ASSIGNMENT → Copy the listing below word for word, leaving out the pictures.

+++ DATA FOR ANALYSIS +++

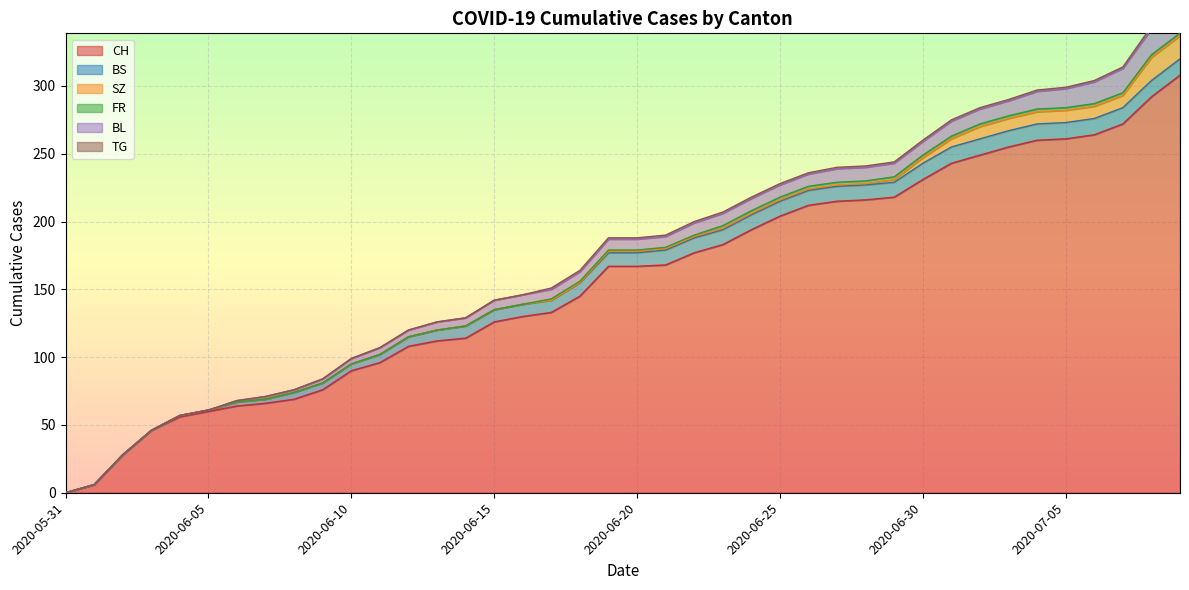

What is the label of the 27th point from the right?

2020-06-13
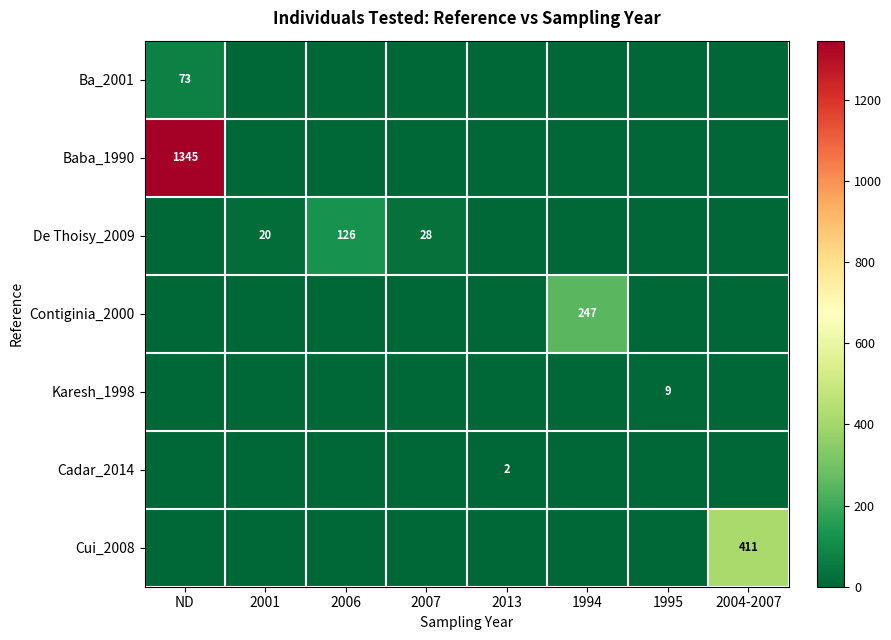

True or false: Cadar_2014 has a value of 2 at 2013.

True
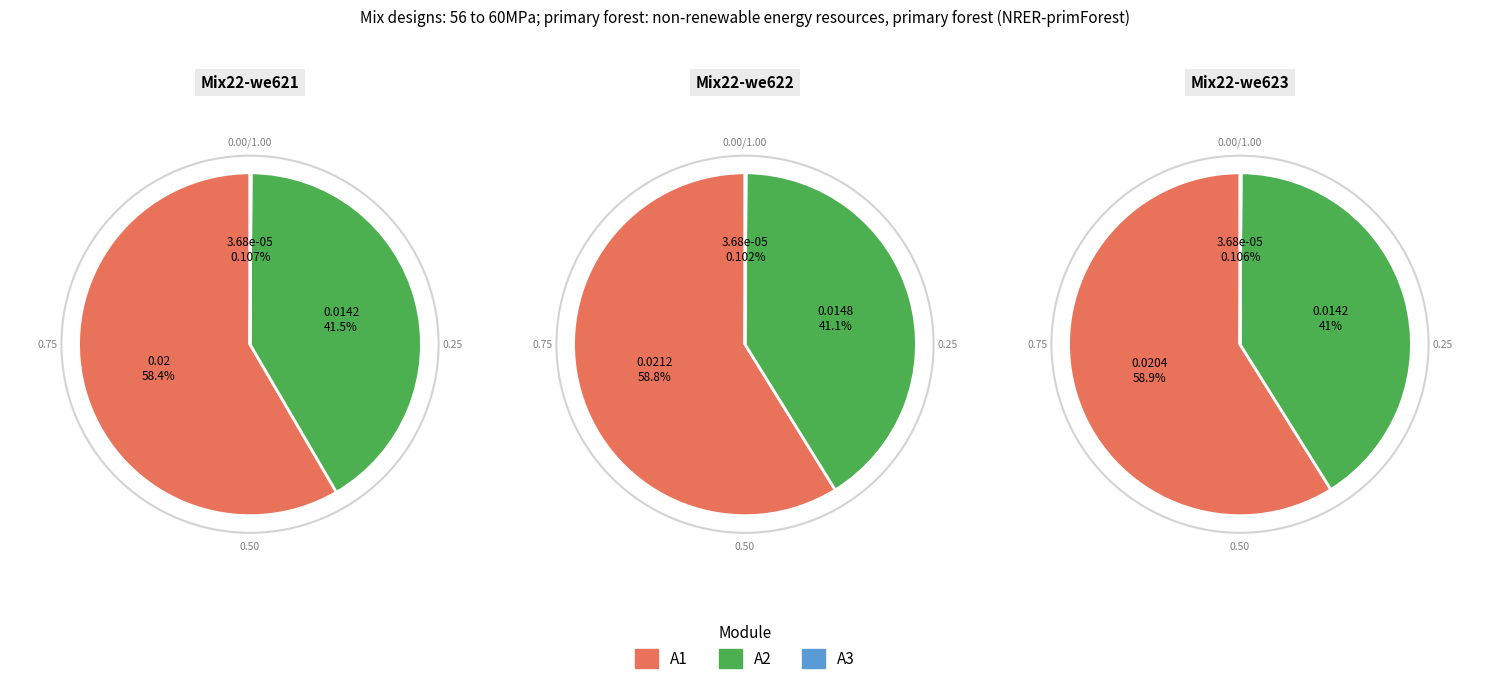

Which series has the widest spread of values?

A1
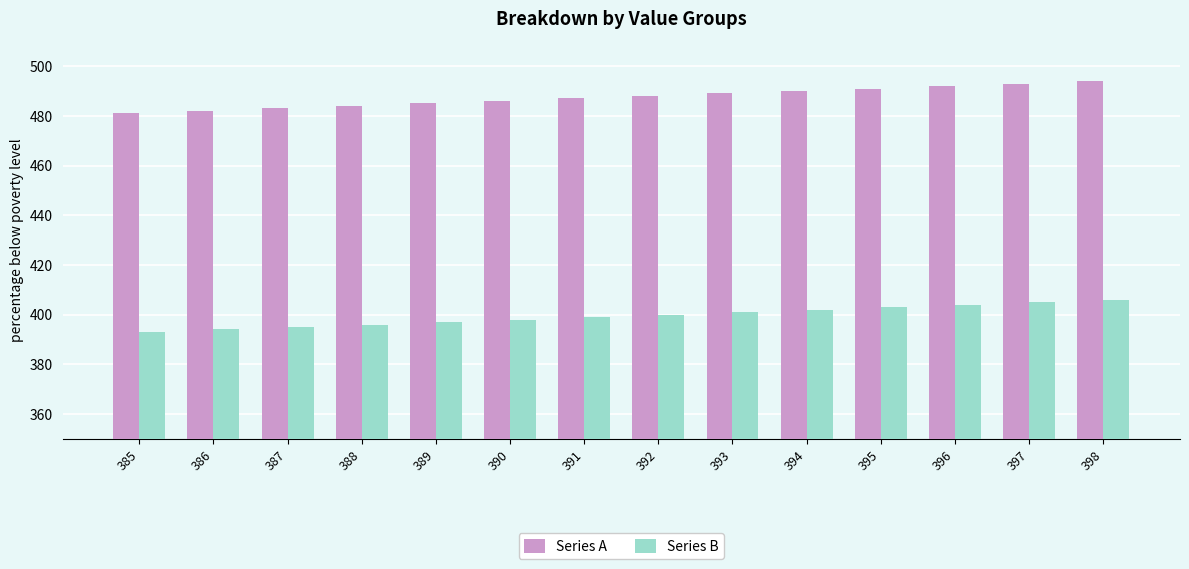

Reading left to right, extract all data points from this chart.

Series A: 385=481	386=482	387=483	388=484	389=485	390=486	391=487	392=488	393=489	394=490	395=491	396=492	397=493	398=494
Series B: 385=393	386=394	387=395	388=396	389=397	390=398	391=399	392=400	393=401	394=402	395=403	396=404	397=405	398=406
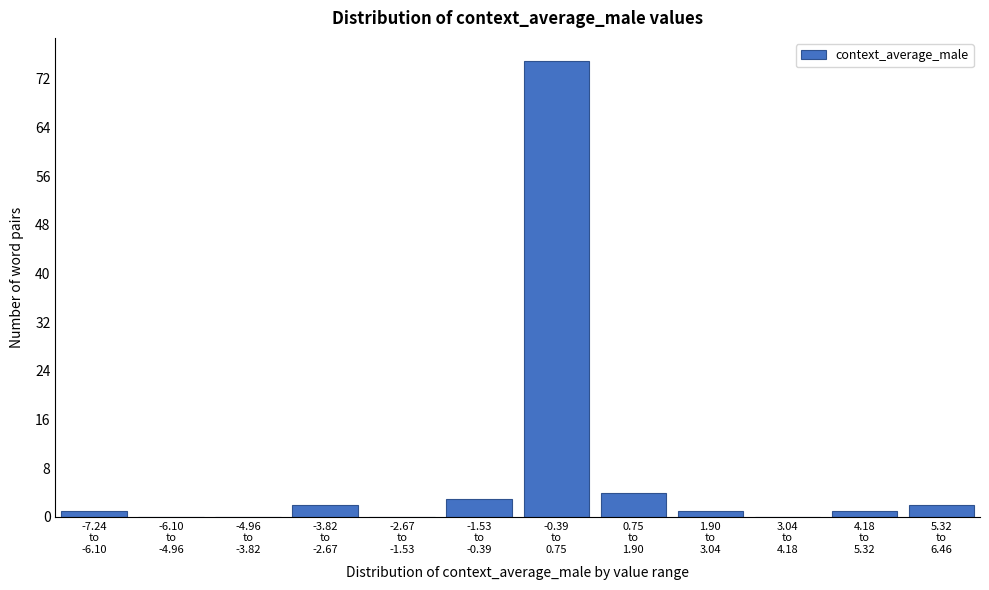

What is the maximum value shown in the chart?

75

+++

TASK ANSWER →
What is the label of the 27th point from the right?

2020-06-13

True or false: Cadar_2014 has a value of 2 at 2013.

True

Which series has the widest spread of values?

A1

Reading left to right, extract all data points from this chart.

Series A: 385=481	386=482	387=483	388=484	389=485	390=486	391=487	392=488	393=489	394=490	395=491	396=492	397=493	398=494
Series B: 385=393	386=394	387=395	388=396	389=397	390=398	391=399	392=400	393=401	394=402	395=403	396=404	397=405	398=406

What is the maximum value shown in the chart?

75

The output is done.